取材を行ったこの日は、種芋に虫が付着するのを防ぐ「防虫ネット」づくりが行われていた。ネットは、縫っていく際に生地が縮んでしまうなど縫製の難しさがある。
そこで、三晃化学では2人がかりで生地を伸ばしながらミシンで縫っていく。 ネット以外にもシートの加工も数多く手がけており、幅広のシートを製造する際にはウェルダーや熱コテといったシート同士を溶着する機械をシートや商品の特性を鑑みて使い分けている。これらの作業もシワになりにくいようするノウハウが蓄積されている。 こういった丁寧な作業が、三晃化学の高品質な商品作りに繋がっているのだ。
三晃化学のものづくりの特徴は、できる限りお客様の要望に合わせたサイズや仕様で、商品の製造が可能だということだ。オーダーメイドのものづくりを支えるのが、工場の広さである。大きいものは、工場のサイズが小さければ、検品することは難しい。しかし、札幌工場の作業場面積は約650㎡とかなり広い。

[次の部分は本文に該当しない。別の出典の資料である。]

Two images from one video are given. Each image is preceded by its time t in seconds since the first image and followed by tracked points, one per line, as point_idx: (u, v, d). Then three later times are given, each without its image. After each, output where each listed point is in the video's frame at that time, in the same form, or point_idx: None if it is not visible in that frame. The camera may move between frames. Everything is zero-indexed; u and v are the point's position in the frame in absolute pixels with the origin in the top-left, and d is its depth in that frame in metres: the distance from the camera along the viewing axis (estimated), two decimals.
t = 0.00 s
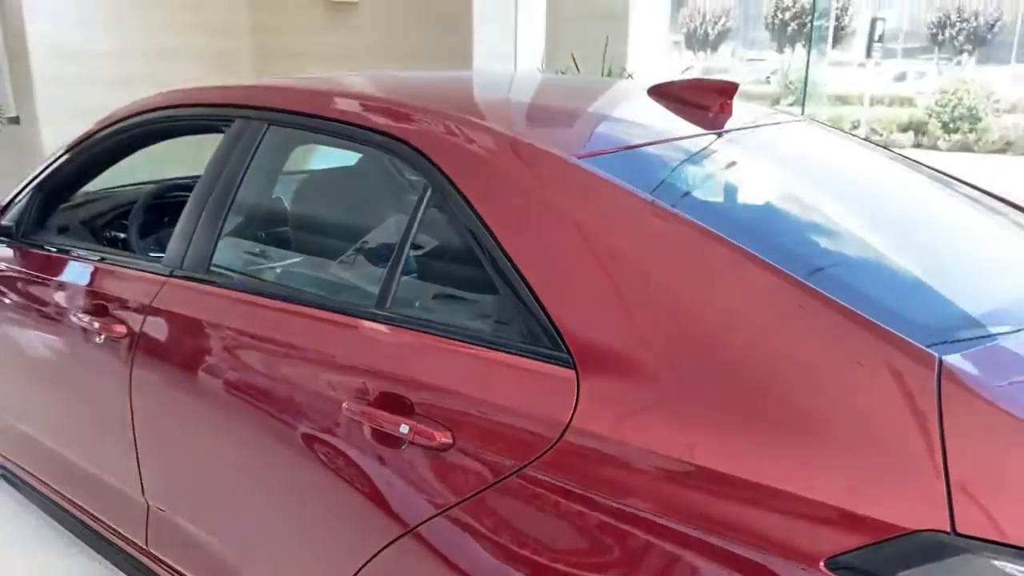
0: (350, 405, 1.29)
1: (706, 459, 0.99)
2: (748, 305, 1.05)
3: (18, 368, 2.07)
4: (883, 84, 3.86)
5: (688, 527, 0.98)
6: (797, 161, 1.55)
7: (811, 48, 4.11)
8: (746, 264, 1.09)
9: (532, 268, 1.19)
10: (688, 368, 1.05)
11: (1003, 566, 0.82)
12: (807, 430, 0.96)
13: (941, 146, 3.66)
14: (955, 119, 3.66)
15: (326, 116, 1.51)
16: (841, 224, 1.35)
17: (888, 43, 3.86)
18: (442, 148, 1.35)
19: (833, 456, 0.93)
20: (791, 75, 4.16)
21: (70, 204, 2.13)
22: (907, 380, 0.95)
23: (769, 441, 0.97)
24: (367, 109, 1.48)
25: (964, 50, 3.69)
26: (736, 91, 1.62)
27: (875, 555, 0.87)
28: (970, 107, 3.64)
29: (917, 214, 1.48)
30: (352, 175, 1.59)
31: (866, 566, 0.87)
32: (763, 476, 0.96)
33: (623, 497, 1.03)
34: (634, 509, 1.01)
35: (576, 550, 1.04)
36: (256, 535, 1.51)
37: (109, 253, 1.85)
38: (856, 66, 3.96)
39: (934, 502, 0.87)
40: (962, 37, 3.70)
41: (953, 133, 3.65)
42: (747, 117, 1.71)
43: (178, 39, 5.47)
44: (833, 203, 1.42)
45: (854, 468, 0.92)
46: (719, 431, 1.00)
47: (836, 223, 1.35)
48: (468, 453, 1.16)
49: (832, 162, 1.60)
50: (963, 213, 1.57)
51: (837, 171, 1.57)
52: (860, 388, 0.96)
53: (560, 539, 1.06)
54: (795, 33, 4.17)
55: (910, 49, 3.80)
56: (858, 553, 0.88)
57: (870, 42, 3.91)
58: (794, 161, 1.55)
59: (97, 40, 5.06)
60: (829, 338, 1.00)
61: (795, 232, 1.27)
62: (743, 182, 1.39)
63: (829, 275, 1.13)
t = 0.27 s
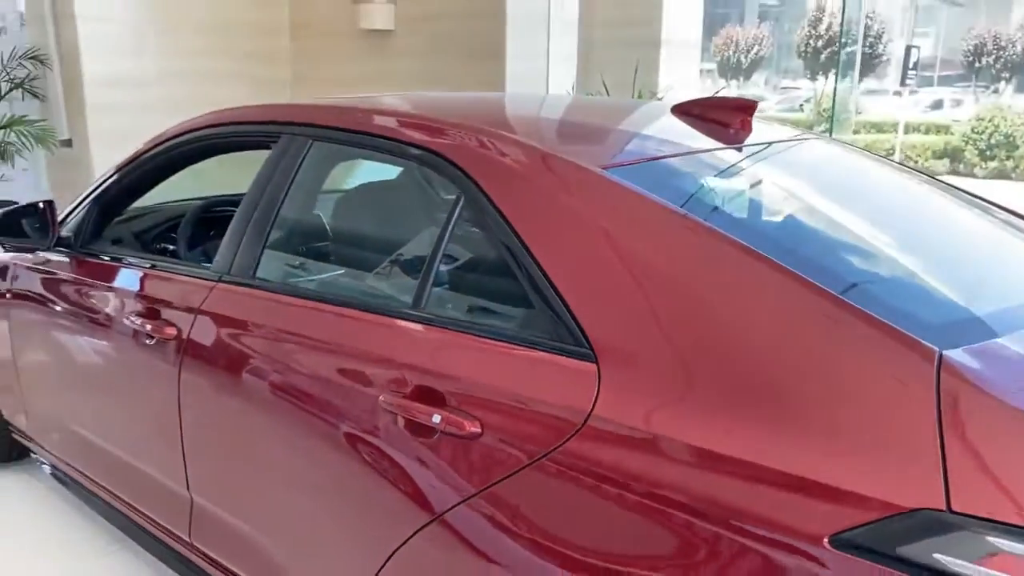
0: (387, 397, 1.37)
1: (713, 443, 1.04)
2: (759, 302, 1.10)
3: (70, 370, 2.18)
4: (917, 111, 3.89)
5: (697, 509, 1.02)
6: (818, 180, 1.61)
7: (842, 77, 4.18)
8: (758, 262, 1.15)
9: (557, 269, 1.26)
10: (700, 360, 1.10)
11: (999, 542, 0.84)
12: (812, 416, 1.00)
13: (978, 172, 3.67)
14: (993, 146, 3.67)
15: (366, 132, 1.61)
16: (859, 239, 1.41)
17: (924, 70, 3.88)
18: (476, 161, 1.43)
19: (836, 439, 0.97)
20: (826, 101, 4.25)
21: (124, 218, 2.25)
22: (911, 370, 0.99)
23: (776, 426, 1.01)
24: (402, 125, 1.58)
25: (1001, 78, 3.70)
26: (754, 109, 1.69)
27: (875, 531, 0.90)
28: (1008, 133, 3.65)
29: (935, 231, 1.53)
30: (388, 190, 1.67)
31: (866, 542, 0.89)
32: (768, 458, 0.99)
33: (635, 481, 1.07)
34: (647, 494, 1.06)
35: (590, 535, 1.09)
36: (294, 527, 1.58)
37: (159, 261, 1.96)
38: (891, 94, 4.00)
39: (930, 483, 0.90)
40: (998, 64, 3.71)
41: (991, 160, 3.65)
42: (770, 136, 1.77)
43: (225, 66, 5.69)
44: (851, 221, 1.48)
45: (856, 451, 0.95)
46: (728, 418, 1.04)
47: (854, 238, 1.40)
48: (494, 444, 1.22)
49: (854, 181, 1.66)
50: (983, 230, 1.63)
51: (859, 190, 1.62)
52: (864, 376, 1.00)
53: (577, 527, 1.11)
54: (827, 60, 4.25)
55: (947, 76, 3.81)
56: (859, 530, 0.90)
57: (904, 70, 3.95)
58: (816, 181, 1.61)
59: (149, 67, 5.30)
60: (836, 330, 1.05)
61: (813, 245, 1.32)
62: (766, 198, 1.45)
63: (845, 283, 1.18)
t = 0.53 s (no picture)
0: (417, 375, 1.44)
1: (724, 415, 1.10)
2: (769, 284, 1.17)
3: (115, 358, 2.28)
4: (948, 118, 3.95)
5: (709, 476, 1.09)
6: (834, 177, 1.67)
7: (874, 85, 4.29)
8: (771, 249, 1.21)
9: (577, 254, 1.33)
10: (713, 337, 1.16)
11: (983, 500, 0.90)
12: (816, 388, 1.06)
13: (1011, 180, 3.70)
14: None
15: (398, 128, 1.70)
16: (874, 233, 1.46)
17: (957, 78, 3.95)
18: (501, 154, 1.51)
19: (839, 410, 1.04)
20: (857, 109, 4.32)
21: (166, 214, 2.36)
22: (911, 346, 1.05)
23: (783, 398, 1.07)
24: (429, 121, 1.67)
25: None
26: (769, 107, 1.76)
27: (869, 491, 0.97)
28: None
29: (948, 227, 1.59)
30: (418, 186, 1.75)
31: (861, 501, 0.96)
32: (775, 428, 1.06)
33: (651, 451, 1.15)
34: (661, 462, 1.13)
35: (611, 502, 1.17)
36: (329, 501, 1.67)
37: (201, 252, 2.06)
38: (923, 102, 4.07)
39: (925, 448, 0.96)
40: None
41: None
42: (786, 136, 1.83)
43: (260, 72, 5.84)
44: (866, 216, 1.53)
45: (857, 420, 1.02)
46: (739, 391, 1.11)
47: (868, 232, 1.46)
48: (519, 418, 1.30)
49: (867, 179, 1.72)
50: (994, 226, 1.69)
51: (872, 187, 1.68)
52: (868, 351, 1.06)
53: (597, 496, 1.19)
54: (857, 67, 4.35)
55: (980, 85, 3.88)
56: (855, 490, 0.97)
57: (935, 77, 4.04)
58: (830, 178, 1.66)
59: (188, 72, 5.47)
60: (842, 310, 1.11)
61: (827, 236, 1.37)
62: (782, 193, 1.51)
63: (855, 270, 1.24)
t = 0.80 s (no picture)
0: (431, 355, 1.49)
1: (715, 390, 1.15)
2: (763, 266, 1.21)
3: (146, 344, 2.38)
4: (974, 120, 3.99)
5: (701, 449, 1.14)
6: (841, 173, 1.72)
7: (905, 87, 4.36)
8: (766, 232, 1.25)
9: (580, 239, 1.39)
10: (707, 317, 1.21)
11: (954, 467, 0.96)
12: (805, 366, 1.11)
13: None
14: None
15: (417, 123, 1.77)
16: (874, 225, 1.51)
17: (987, 79, 3.99)
18: (512, 146, 1.57)
19: (826, 386, 1.08)
20: (879, 112, 4.46)
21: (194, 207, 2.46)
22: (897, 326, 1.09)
23: (774, 374, 1.12)
24: (450, 117, 1.74)
25: None
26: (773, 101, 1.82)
27: (850, 459, 1.01)
28: None
29: (951, 223, 1.63)
30: (435, 182, 1.80)
31: (842, 468, 1.01)
32: (765, 403, 1.11)
33: (646, 425, 1.20)
34: (657, 435, 1.18)
35: (609, 475, 1.22)
36: (347, 479, 1.73)
37: (228, 242, 2.15)
38: (950, 103, 4.15)
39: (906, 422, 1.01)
40: None
41: None
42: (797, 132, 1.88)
43: (288, 74, 5.98)
44: (868, 210, 1.58)
45: (843, 395, 1.07)
46: (731, 368, 1.16)
47: (868, 225, 1.50)
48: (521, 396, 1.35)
49: (876, 175, 1.76)
50: (1002, 222, 1.73)
51: (880, 184, 1.73)
52: (856, 331, 1.11)
53: (592, 466, 1.24)
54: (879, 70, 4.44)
55: (1010, 86, 3.90)
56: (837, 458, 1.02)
57: (962, 78, 4.10)
58: (838, 173, 1.71)
59: (218, 73, 5.61)
60: (832, 292, 1.16)
61: (825, 227, 1.42)
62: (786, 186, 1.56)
63: (850, 259, 1.28)
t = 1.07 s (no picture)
0: (427, 340, 1.55)
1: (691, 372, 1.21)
2: (738, 255, 1.27)
3: (162, 335, 2.47)
4: (994, 120, 3.80)
5: (676, 427, 1.20)
6: (835, 171, 1.77)
7: (934, 87, 4.15)
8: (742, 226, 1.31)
9: (567, 231, 1.46)
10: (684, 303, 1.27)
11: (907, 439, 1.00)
12: (774, 348, 1.16)
13: None
14: None
15: (419, 122, 1.85)
16: (856, 219, 1.56)
17: (1010, 79, 3.80)
18: (505, 143, 1.65)
19: (792, 366, 1.14)
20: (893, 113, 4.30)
21: (208, 203, 2.55)
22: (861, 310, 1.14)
23: (745, 356, 1.18)
24: (456, 117, 1.81)
25: None
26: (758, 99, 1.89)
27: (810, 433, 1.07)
28: None
29: (939, 219, 1.67)
30: (434, 176, 1.87)
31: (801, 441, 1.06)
32: (736, 383, 1.17)
33: (624, 405, 1.26)
34: (634, 414, 1.24)
35: (588, 452, 1.28)
36: (340, 460, 1.78)
37: (239, 236, 2.23)
38: (970, 104, 3.94)
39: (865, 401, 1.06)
40: None
41: None
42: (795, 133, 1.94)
43: (303, 76, 6.09)
44: (854, 205, 1.63)
45: (807, 375, 1.12)
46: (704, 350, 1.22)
47: (852, 219, 1.55)
48: (509, 379, 1.42)
49: (869, 174, 1.82)
50: (1001, 225, 1.76)
51: (871, 182, 1.78)
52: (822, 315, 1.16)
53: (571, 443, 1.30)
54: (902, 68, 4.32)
55: None
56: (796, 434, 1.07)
57: (981, 79, 3.91)
58: (829, 171, 1.77)
59: (234, 74, 5.73)
60: (802, 278, 1.21)
61: (806, 221, 1.47)
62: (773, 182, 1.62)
63: (825, 250, 1.33)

この日、製造されていた防虫ネットは18m×30mという大きなサイズの商品。この大きな商品でさえ、工場内にて手作業で製造することや縦に広げて長さを測るように丁寧な検品をすることができるのだ。
そのほかにも、フレコンの縫製作業が行われていた。フレコンは、フレキシブルコンテナバッグの略で、作物や肥料、さらに土などの荷物を保管、運搬するための資材だ。三晃化学では、立体縫製という特殊な縫い方ができる従業員も多く、三晃化学だからこそ可能な丈夫で高品質な製品を製造することができるのだ。また、三晃化学では、規格や数量、さらに使用する用途に合わせた製品を作ってもらえるのが特徴である。
三晃の工場は、整理整頓が徹底されている。用具が決められたところにしっかりと管理されているのが特徴だ。異物混入などトラブルは最も避けなくてはいけない。
あらゆる、規格の商品を作れる背景には、作り手の経験や高い技術力がある。札幌工場で働く従業員は、この道20年のベテランから1年目の若手まで様々だ。従業員が、お互いのセクションに分かれてそれぞれのパーツを担当する。各パートを担当する従業員が高いプロ意識を持って自分の役割を果たし、最終的に1つの素晴らしい商品が誕生する。
ある従業員は、三晃でのものづくりにおける楽しみについて「これまでは出来なかったことが、出来るようになったときに喜びを感じる」と話していた。つまり、歴史のあるものづくりの現場において商品も従業員のスキルも日々向上されているのだ。長い歴史のある現場だからこそ、安心出来る品質の商品が生まれ続けるのである。
高い意識や危機感を感じながら、日々仕事に向き合っている従業員ばかりだ。この工場には、長年の歴史と高い品質の商品を支える素晴らしい職人で溢れている。